When President Obama came into office, the US economy was declining so swiftly many were fearful that the economic situation would develop into a second Great Depression. The Obama administration managed to get Congress to permit a relatively small fiscal stimulus program. (A larger stimulus package was seen by many in Washington as causing too great an increase in the total federal debt and thereby too burdensome for future generations.) The result of the small Obama fiscal stimulus program was that the economy did not collapse into another great depression that many had foreseen. From hindsight it is clear that the size of the Obama stimulus was too small to provide sufficient stimulus to restore prosperity.
People like Professor Cowen or Mitt Romney do not understand that if we were to develop a large fiscal stimulus program around a needed national infrastructure rebuilding, we could restore prosperity and confidence in the future of the American economy and simultaneously contribute to significantly improving our future standard of living. If the federal government were to let contracts for at least $1 trillion to private enterprise to rebuild failing highways, bridges, municipal water and sewage systems, and provide resources for our shrinking public and higher education systems, the entrepreneurial expectations of continuously ringing cash registers as firms are awarded these government contracts would quickly restore entrepreneurial confidence. The profit opportunities made available by this large government spending program would encourage firms to hire more workers and buy materials needed from other US firms.
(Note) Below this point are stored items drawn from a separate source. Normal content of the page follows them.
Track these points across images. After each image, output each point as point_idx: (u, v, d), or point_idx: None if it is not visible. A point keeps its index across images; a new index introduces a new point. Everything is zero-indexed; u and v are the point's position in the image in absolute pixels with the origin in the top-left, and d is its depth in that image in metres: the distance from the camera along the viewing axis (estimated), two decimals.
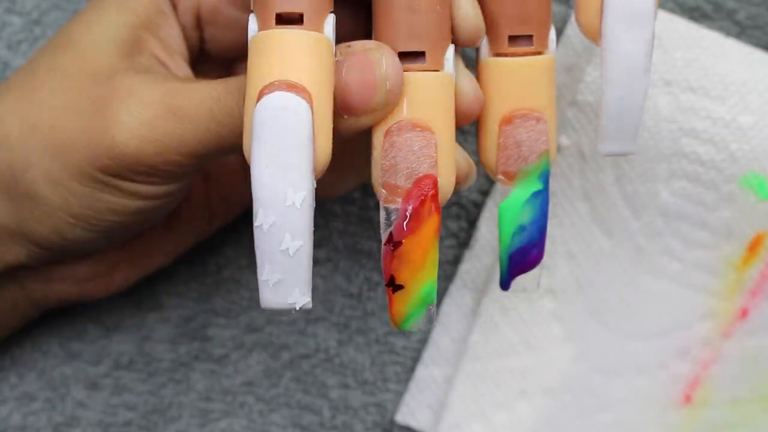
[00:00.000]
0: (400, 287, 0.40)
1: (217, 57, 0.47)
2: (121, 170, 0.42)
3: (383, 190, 0.40)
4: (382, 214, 0.40)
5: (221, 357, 0.54)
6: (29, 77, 0.44)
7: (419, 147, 0.40)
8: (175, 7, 0.45)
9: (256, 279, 0.53)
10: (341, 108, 0.40)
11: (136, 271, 0.51)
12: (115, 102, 0.41)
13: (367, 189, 0.54)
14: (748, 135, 0.51)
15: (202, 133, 0.41)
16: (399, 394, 0.55)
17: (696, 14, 0.53)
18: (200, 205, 0.50)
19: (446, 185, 0.41)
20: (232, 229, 0.54)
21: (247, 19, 0.45)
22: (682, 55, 0.51)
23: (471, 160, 0.44)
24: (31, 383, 0.54)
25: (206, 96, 0.41)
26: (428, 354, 0.54)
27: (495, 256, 0.53)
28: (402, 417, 0.54)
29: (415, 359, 0.54)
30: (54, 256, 0.46)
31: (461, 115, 0.42)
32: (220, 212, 0.51)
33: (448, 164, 0.41)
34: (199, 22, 0.46)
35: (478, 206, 0.54)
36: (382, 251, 0.40)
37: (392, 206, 0.40)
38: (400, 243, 0.40)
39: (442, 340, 0.54)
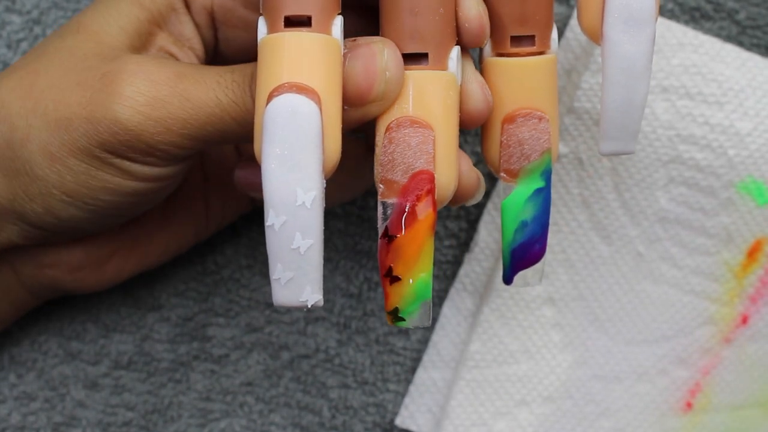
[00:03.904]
0: (397, 279, 0.41)
1: (231, 57, 0.48)
2: (119, 147, 0.42)
3: (381, 185, 0.41)
4: (380, 208, 0.41)
5: (221, 357, 0.54)
6: (35, 59, 0.44)
7: (416, 143, 0.41)
8: (188, 5, 0.46)
9: (256, 279, 0.54)
10: (344, 98, 0.40)
11: (130, 265, 0.51)
12: (122, 77, 0.41)
13: (367, 189, 0.54)
14: (746, 141, 0.51)
15: (206, 118, 0.41)
16: (399, 395, 0.55)
17: (696, 14, 0.53)
18: (198, 204, 0.51)
19: (446, 183, 0.41)
20: (232, 228, 0.54)
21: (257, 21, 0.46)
22: (679, 61, 0.51)
23: (479, 172, 0.44)
24: (31, 383, 0.54)
25: (213, 82, 0.41)
26: (428, 357, 0.54)
27: (495, 259, 0.53)
28: (402, 421, 0.54)
29: (415, 359, 0.55)
30: (47, 236, 0.46)
31: (469, 117, 0.43)
32: (218, 214, 0.52)
33: (448, 162, 0.41)
34: (213, 22, 0.46)
35: (478, 206, 0.54)
36: (378, 244, 0.41)
37: (389, 200, 0.41)
38: (395, 237, 0.40)
39: (441, 343, 0.54)
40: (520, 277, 0.44)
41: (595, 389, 0.54)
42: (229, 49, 0.47)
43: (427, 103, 0.41)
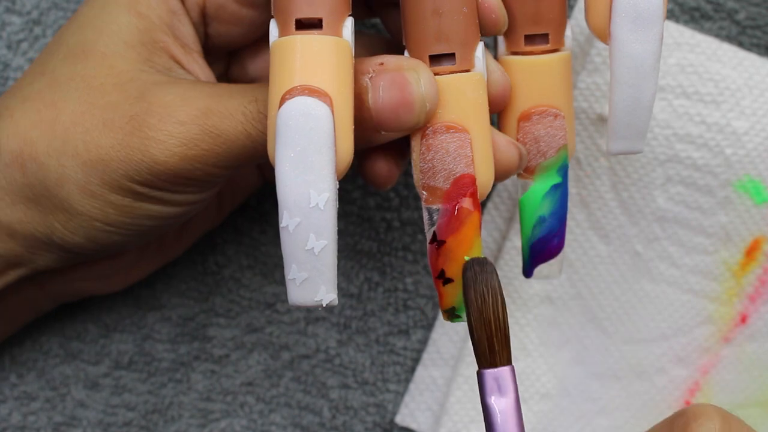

The number of unemployed workers would shrink substantially. When these newly hired workers go out and spend their wages to rebuild their households and lives, the confidence of US retailers would immediately surge as these additional customers were breaking down the doors to get at the merchandise on the shelves.
Perhaps someone should teach Tyler Cowen and presidential candidate Romney the basic economic principle that nothing will build confidence of business firms and workers quicker than the continuous ringing of cash registers.
And there's more they don't want us to know. The fact is that even if this large, needed Keynesian stimulus spending were financed by large federal deficits, we would not be impoverishing our children. Instead we would be investing in the future of our children by providing them with an adequate educational system so they could be qualified to take on future productive hi-tech jobs. Restoring our infrastructure facilities makes it easy and inexpensive to bring goods to market, and it allows us to have safe, sanitary living conditions for enjoying a good life. These are the things that contribute to the productivity, health and happiness of our children. Not economic fairy tales.
Paul Davidson is the author of "The Keynes Solution: The Path to Global Economic Prosperity" and the editor of the Journal of Post Keynesian Economics.